### Records for the task
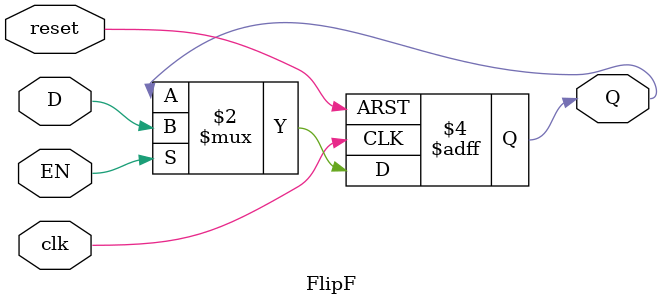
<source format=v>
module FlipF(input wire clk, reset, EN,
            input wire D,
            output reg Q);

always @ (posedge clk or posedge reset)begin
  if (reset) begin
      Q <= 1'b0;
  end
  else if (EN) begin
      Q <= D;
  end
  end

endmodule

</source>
...
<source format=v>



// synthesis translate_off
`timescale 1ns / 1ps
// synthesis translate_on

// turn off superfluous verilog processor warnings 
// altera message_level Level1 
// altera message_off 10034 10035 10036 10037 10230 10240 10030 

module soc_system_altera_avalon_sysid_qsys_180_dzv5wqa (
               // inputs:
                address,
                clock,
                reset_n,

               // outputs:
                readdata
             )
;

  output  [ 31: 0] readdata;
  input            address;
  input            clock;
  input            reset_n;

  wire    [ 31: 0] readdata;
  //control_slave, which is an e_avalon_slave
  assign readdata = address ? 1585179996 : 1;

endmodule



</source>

### Directions for this task
Show each line of the material where the word "address" occurs.

### Your solution
                address,
  input            address;
  assign readdata = address ? 1585179996 : 1;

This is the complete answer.